By 1925, the Progressive era was in full swing and the Court was well on its way to imposing a full rewrite of the Constitution upon the states and the American people, diminishing the division of powers between the states and the general government. Justice Hugo Black, appointed by Franklin Delano Roosevelt, is described in Kevin Guztman’s book, The Politically Incorrect Guide to the Constitution, as the leading proponent of the Incorporation Doctrine. Black’s first purpose was to support the New Deal. By so doing, he “joined a new majority that eschewed the Supreme Court’s traditional (intended) role of checking congressional efforts to legislating beyond its enumerated powers.” The institution that was intended as a check had become a legislative body in its own right, with rulings being handed down to conform with the desired policy preferences of the sitting justices.
Going back to McDonald, the essence of Scalia’s concurring opinion was to criticize Justice Stevens for using his policy preferences in the application of the Palko Test; he took exception to the subjective application of due process to include “new freedoms the Framers were too narrow-minded to imagine.” Social policies and firearms were deemed appropriate to be handled locally, meaning, the by the states. By chiding Stevens for failing to consider Second Amendment “rights” as “fundamental” enough to be incorporated against the states, Scalia misses the point of the Second Amendment: it is a restriction upon the general government, a point he earlier conceded. Simply acknowledging that this right is “deeply grounded in our nation’s history and tradition” is apparently sufficient to substitute the Court’s judgment for amending the Constitution. By claiming power over areas over which the general government was never delegated, issues over which the states clearly retained for themselves, the Imperial Court has fundamentally transformed the federal nature of our Constitutional Republic.

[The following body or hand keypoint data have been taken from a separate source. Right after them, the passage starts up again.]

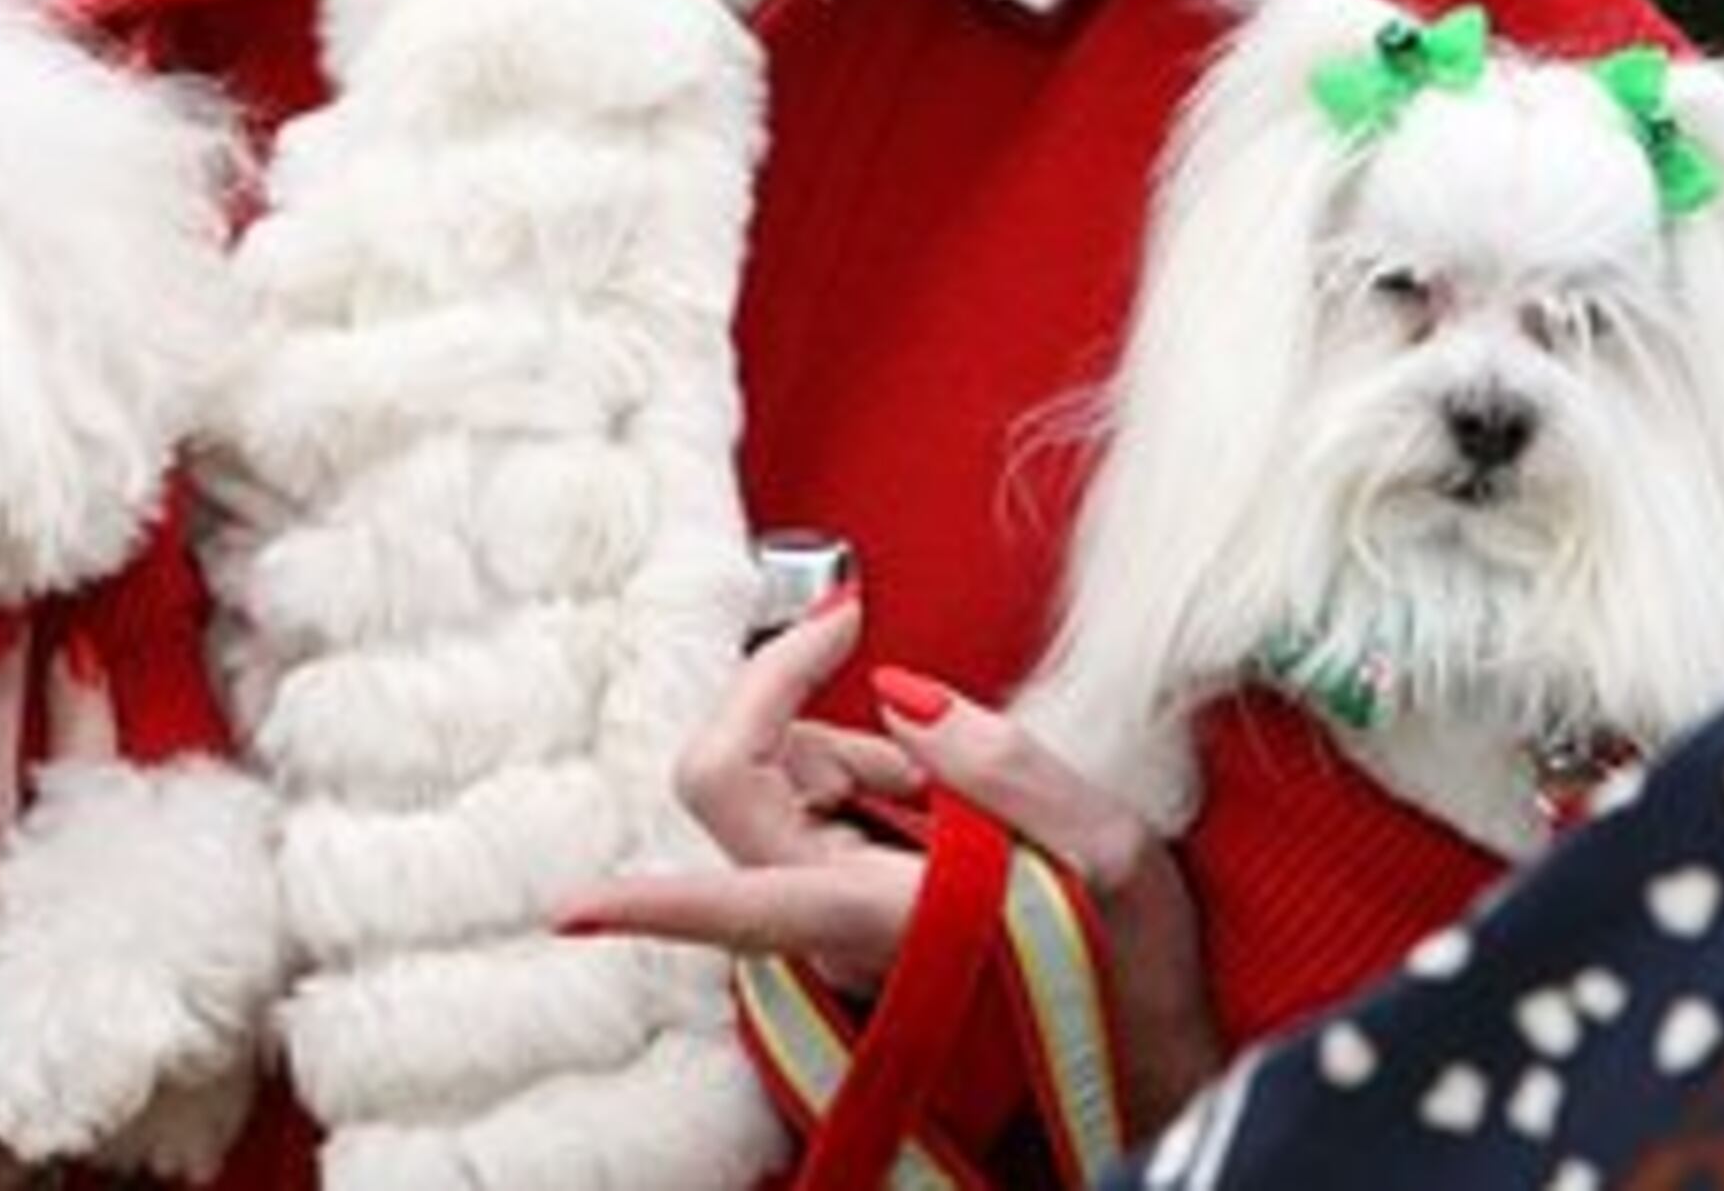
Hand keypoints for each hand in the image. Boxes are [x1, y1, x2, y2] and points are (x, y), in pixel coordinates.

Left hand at [558, 597, 1222, 1138]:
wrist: (1147, 1041)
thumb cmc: (1130, 965)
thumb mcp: (1110, 853)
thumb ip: (1004, 764)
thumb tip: (897, 693)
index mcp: (888, 923)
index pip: (740, 905)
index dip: (652, 907)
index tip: (576, 908)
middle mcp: (837, 927)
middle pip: (739, 788)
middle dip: (797, 711)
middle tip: (889, 681)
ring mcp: (833, 915)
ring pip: (781, 786)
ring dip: (856, 751)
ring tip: (963, 797)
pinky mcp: (843, 899)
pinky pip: (817, 802)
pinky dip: (874, 776)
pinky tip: (947, 811)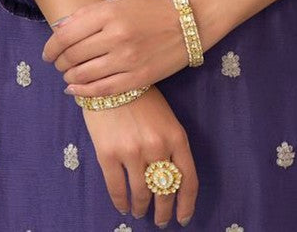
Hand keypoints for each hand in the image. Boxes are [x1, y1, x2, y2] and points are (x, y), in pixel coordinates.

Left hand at [41, 0, 188, 96]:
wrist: (185, 23)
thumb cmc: (147, 10)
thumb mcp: (116, 3)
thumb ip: (87, 16)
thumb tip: (59, 31)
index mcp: (108, 14)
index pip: (65, 36)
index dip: (50, 47)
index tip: (47, 53)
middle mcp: (116, 37)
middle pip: (72, 57)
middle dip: (59, 63)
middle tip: (58, 64)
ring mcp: (127, 60)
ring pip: (84, 76)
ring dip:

They did this by completely disregarding the history of the proposal and ratification debates surrounding the Fourteenth Amendment. There is virtually no history supporting this made-up doctrine, the means by which our republican system of government has been systematically dismantled; the result is a “one-size-fits-all” central government, in which all rights and powers must emanate from Washington, D.C. The limited general government has assumed a sovereignty of its own, one which has rendered the states mere subsidiaries. The war for American Independence was fought for the right to self-govern, to have social issues decided by the people through their locally-elected representatives. By acquiescing to the overreaching of our present national government into areas in which powers were never delegated, we have turned our backs on principles such as state sovereignty consent of the governed. We have surrendered our revolutionary legacy.